Further, they’ve worked hard to make sure the women who work for them have what they need to live comfortably and well—and reason to hold their heads high. Genuine funding and good, legitimate pay means they can afford healthcare and to send their children to school. Encouraging them to work as a whole group, rather than as individuals, has a major impact as well—the group supports each other and is stronger for it, and when one is sicker or weaker than the others, she needn’t lose out on everything. As a result, neither will any of their children.
Things have progressed to the point that the working group in Rwanda is now 100 percent run in Rwanda—under the name Burnaga. They sell to Keza at a fair rate and with their creations, help rebrand the image of Rwanda as a whole. In the process of building the company, Keza has created a template that can be scaled for use almost anywhere. They’re proving that with the work now being done in Mombasa, Kenya (a location that will also make it easier to get raw supplies to land-locked Rwanda).

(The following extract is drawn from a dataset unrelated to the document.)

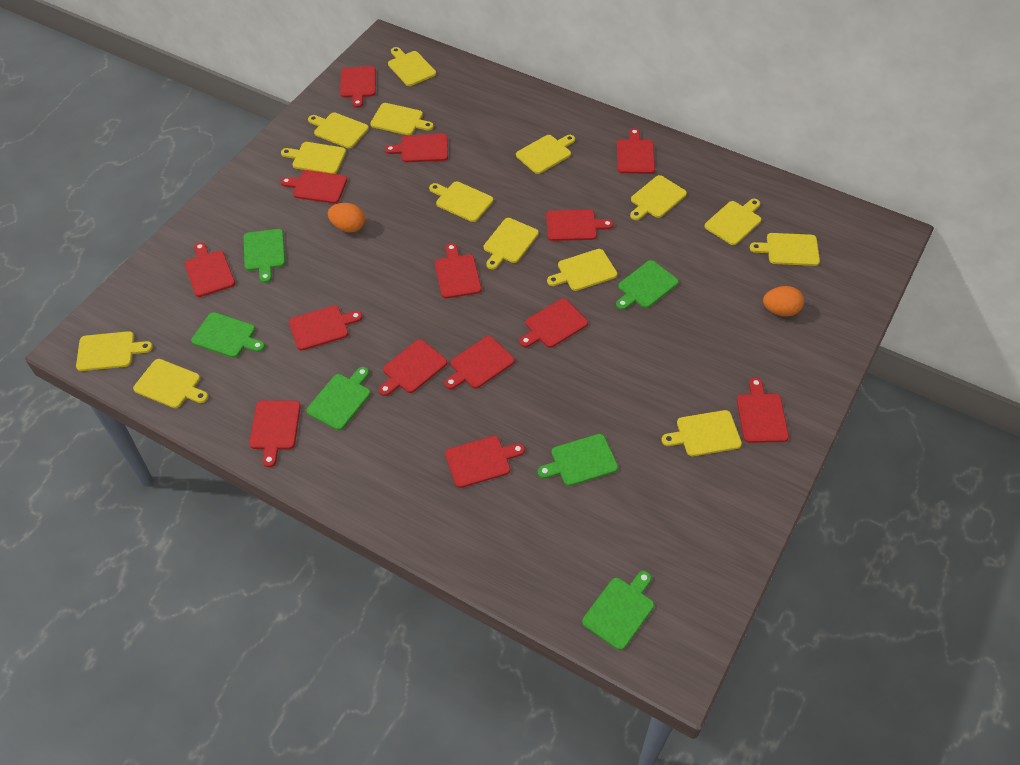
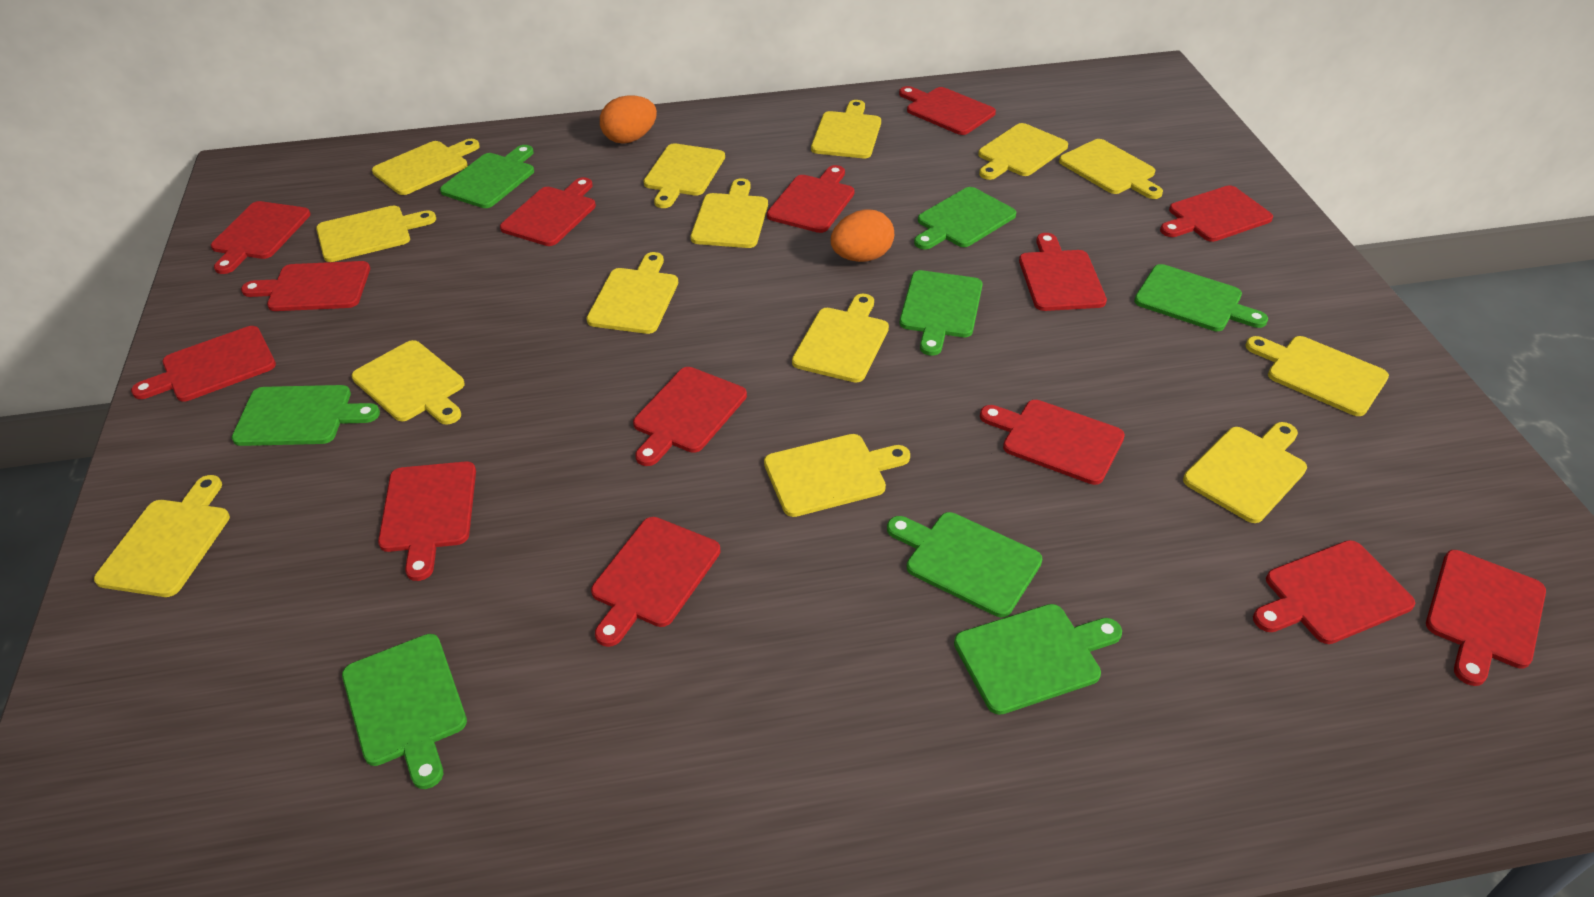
green cutting board: [191,312,265,358] [244,229,285,283] [306,367,370,430] [538,434,618,486] [582,571,654,650] [616,260,679,310] = 6 -> [232,385,380,446] [342,634,467,789] [440,145,534,208] [887,512,1042,617] [900,270,983,356] [914,187,1016,250] [954,604,1122,715] [1134,264,1268,331] = 8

Ultimately, what’s going to appeal to Western fashion buyers is the look, and these pieces are spectacular. The fashion industry is still booming, in spite of a two-year recession, and Americans, says Miller, are always going to want to look and feel good. The African creators of these pieces need to change their lives. “They have the resources and the talent, but no knowledge of the outside market, so that’s what we’re there to help with,” says Miller.